Japan is taking a measured but attentive approach to global interest in central bank digital currency issuance. In his latest remarks published on March 16, the Bank of Japan’s governor, Kuroda Haruhiko, noted that the institution has not changed its stance and still does not currently have a concrete plan to issue a CBDC.
However, this non-commitment does not mean inactivity on the CBDC research and development front by any means. In Oct. 2020, Japan’s central bank pledged to begin the first of several testing phases for its own CBDC proof-of-concept. Haruhiko has now confirmed that these are due to begin this spring.
The governor underscored that, as per a Bank of International Settlements report, 86% of central banks globally are currently exploring the benefits and downsides of CBDCs. Of these, 60% are already at an experimental or proof-of-concept stage of development. Haruhiko noted:
“Central banks share the view that it is not an appropriate policy response to start considering CBDC only when the need to issue CBDC arises in the future.”
Haruhiko said that “from the viewpoint of ensuring the stability and efficiency of the overall payment and settlement systems, we consider it important to prepare thoroughly to respond to changes in circumstances in an appropriate manner.” Taking into consideration the “significant changes” that are underway in an increasingly digital society, he signaled that the bank is taking the opportunity to carefully weigh up the various approaches to potential changes in central bank money provision.

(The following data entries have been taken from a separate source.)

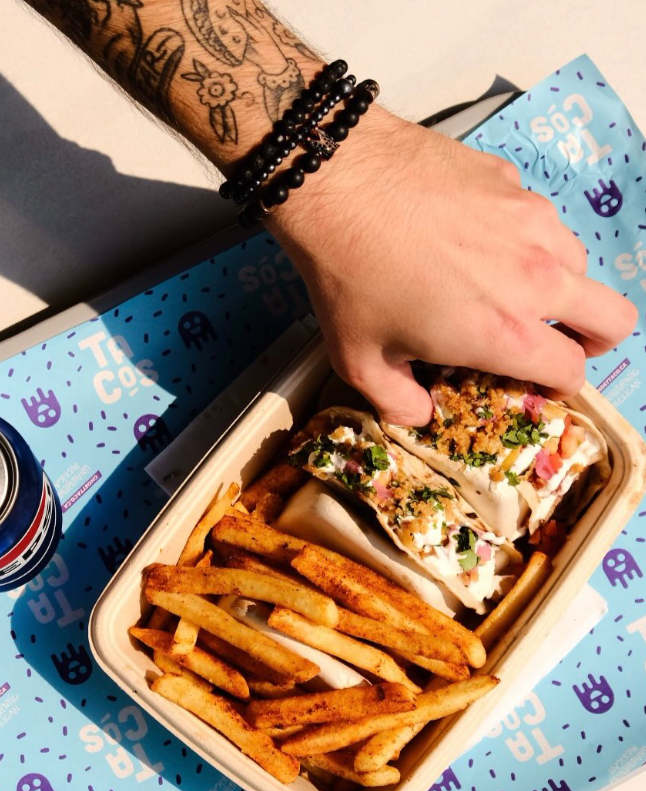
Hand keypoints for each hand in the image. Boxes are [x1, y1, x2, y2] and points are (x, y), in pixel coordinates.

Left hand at [270, 107, 636, 424]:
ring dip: (556, 282)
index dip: (560, 384)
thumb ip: (399, 402)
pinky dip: (520, 235)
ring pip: (577, 262)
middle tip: (556, 338)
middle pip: (614, 318)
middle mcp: (535, 276)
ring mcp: (531, 221)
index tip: (537, 379)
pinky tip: (471, 231)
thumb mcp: (360, 360)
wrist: (336, 181)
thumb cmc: (348, 278)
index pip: (572, 371)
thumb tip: (422, 413)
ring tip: (505, 281)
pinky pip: (537, 217)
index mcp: (504, 332)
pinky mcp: (512, 181)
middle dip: (594, 339)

Haruhiko went so far as to group these emergent approaches under the theme of “Central Banking-as-a-Service.” In his wider account of these trends, he argued that “As-a-service” is an emerging tendency in finance more broadly, transposed from earlier developments in the corporate and software spheres. This implies a move towards constructing business models that hinge on providing services on customer demand, rather than taking a traditional sales approach centered on products.
“Everything as a Service,” as Haruhiko noted, now spans phenomena such as Mobility-as-a-Service (purchasing a mobility service rather than a car), or Infrastructure-as-a-Service, which increasingly makes it redundant for firms to own certain hardware. In the framework of finance, he summarized:
“There is also a recent trend toward unbundling financial services that financial institutions used to provide as tightly coupled, thereby enabling componentized financial services to be combined with services of non-financial firms. This is referred to as ‘Banking as a Service’ […] also known as embedded finance.”
The Bank of Japan has been tracking innovations across public and private finance closely, cooperating with the BIS and five other major global banks on CBDC research since Jan. 2020 and devoting attention to issues such as offline availability when it comes to supporting a digital currency.